Perché il tuo riscaldatore a infrarossi non esploderà davanti al tuo viso
Quando si progetta un riscaldatore per un bagno umido o per un terrazzo freddo, bisogna considerare non solo il freddo, ma anche l’umidità e i repentini cambi di temperatura. Immagina: c’è un tubo di quarzo che funziona a 600°C. Se una sola goccia d’acqua lo colpisce, con un tubo di scarsa qualità si potrebbe verificare un’esplosione e dei frammenti di vetro ovunque. Nessuno vuole questo.

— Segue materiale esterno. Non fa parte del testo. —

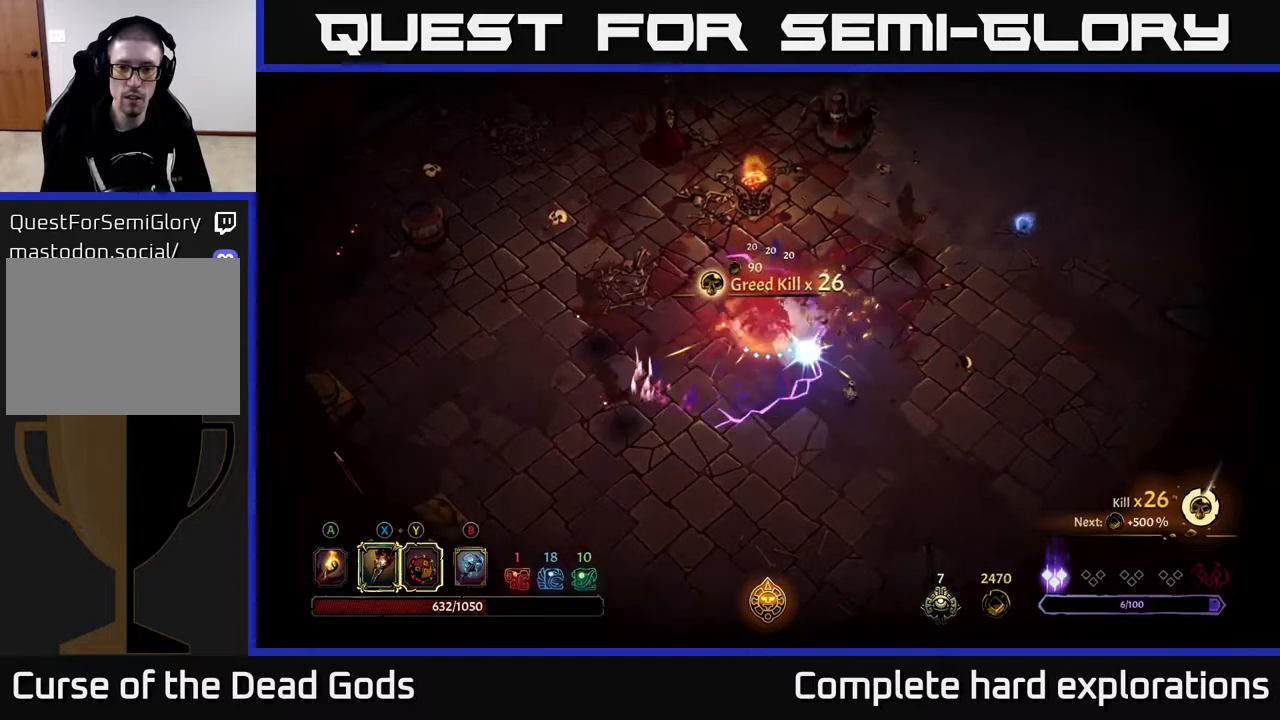
{"buttons": [], "left_stick": "up-right", "right_stick": "center", "events": [[167, "left_stick", "up-right"]]}
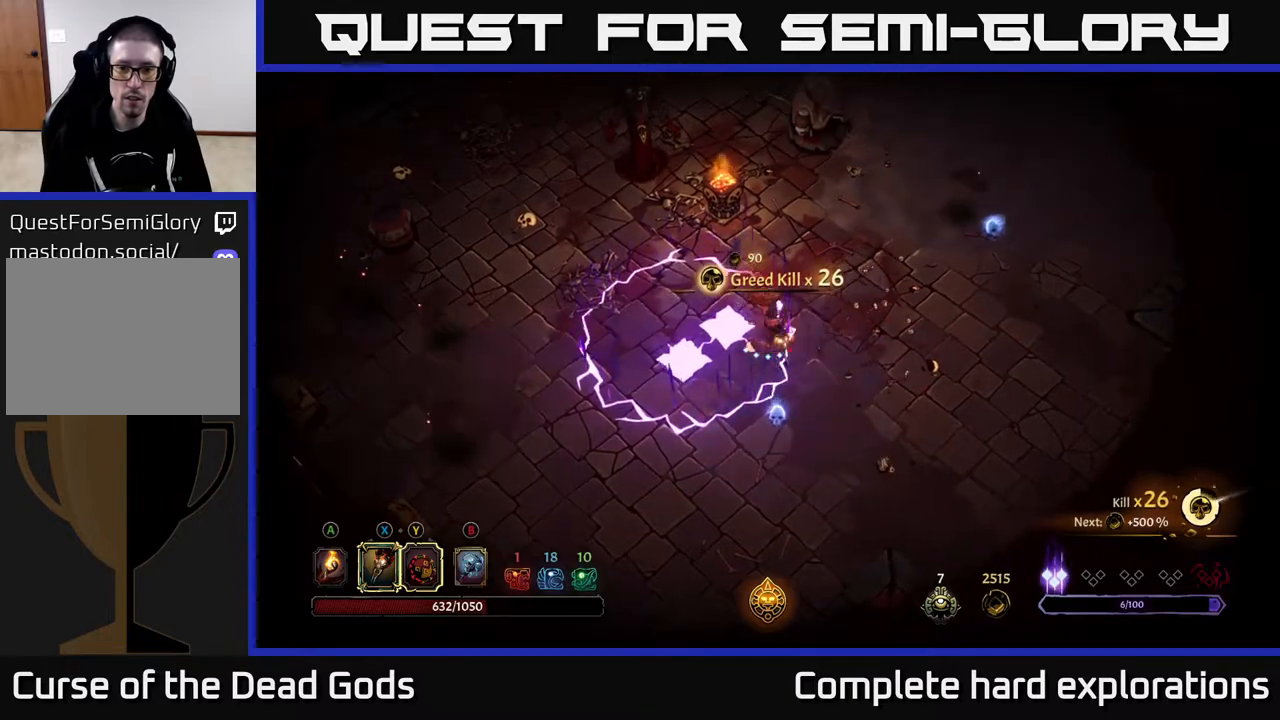
{"buttons": [], "left_stick": "up-left", "right_stick": "center", "events": [[17, "R2", "down"], [150, "R2", "up"], [333, "left_stick", "up-left"]]}
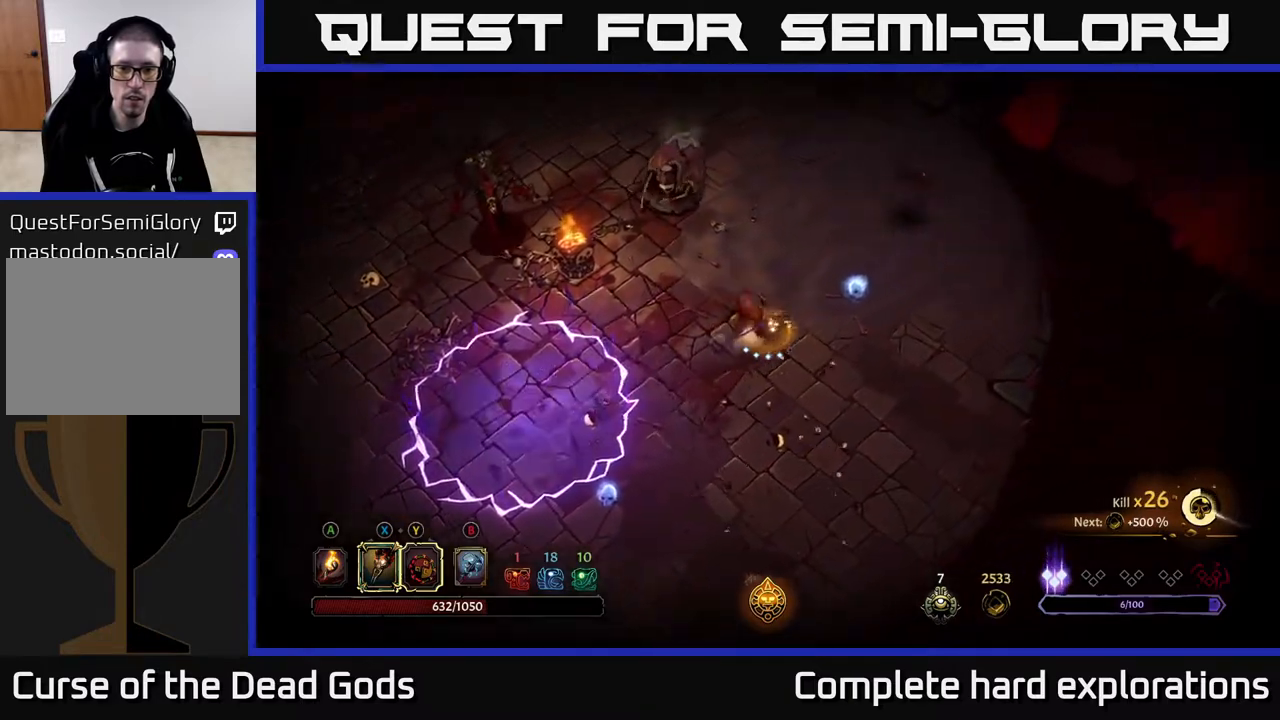
{"buttons": ["Y"], "left_stick": "up-left", "right_stick": "center", "events": [[67, "Y", "down"]]}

Ecco perché utilizziamo quarzo “resistente alle esplosioni”.
Il segreto sta nel vetro stesso.
La maggior parte dei vetri è piuttosto instabile: si espande e si contrai in modo disomogeneo, per questo si rompe. Noi utilizziamo quarzo con pareti spesse e una purezza molto elevata. Questo permette al vetro di rimanere stabile anche quando la temperatura varia drasticamente. Inoltre, riempiamo l’interno del tubo con gas allogenico: questo mantiene il filamento funcionante e fa sì che la lampada duri molto di più.
Poi c’è il problema dell’acqua.
L’acqua e l’elettricità ad alta tensione sono una combinazione pericolosa. Per garantire la sicurezza, queste lampade devono essere inserite in un involucro dotato di rating IP. La vera zona pericolosa è il punto in cui il tubo entra in contatto con i terminali elettrici. Se quel rivestimento si rompe, l’umidità può penetrare all’interno. Nel migliore dei casi, la lampada si brucia prematuramente; nel peggiore dei casi, si verifica un arco elettrico che danneggia il dispositivo. Non è affatto piacevole. Assicurati quindi che i cavi siano collegati correttamente e che i rivestimenti siano in grado di resistere alla pressione costante dell’umidità.
Un avvertimento riguardo al calore.
Queste lampade producono un calore intenso a onde corte. Lo si percepisce già dal momento in cui le si accende. Ma tale potenza richiede che l’involucro della lampada sia robusto abbastanza da resistere a tali sollecitazioni. Se l’involucro è fatto di plastica economica o di acciaio sottile, potrebbe deformarsi o fondersi. Si ottiene quindi quel calore incredibile, ma bisogna assicurarsi che l’involucro sia abbastanza resistente.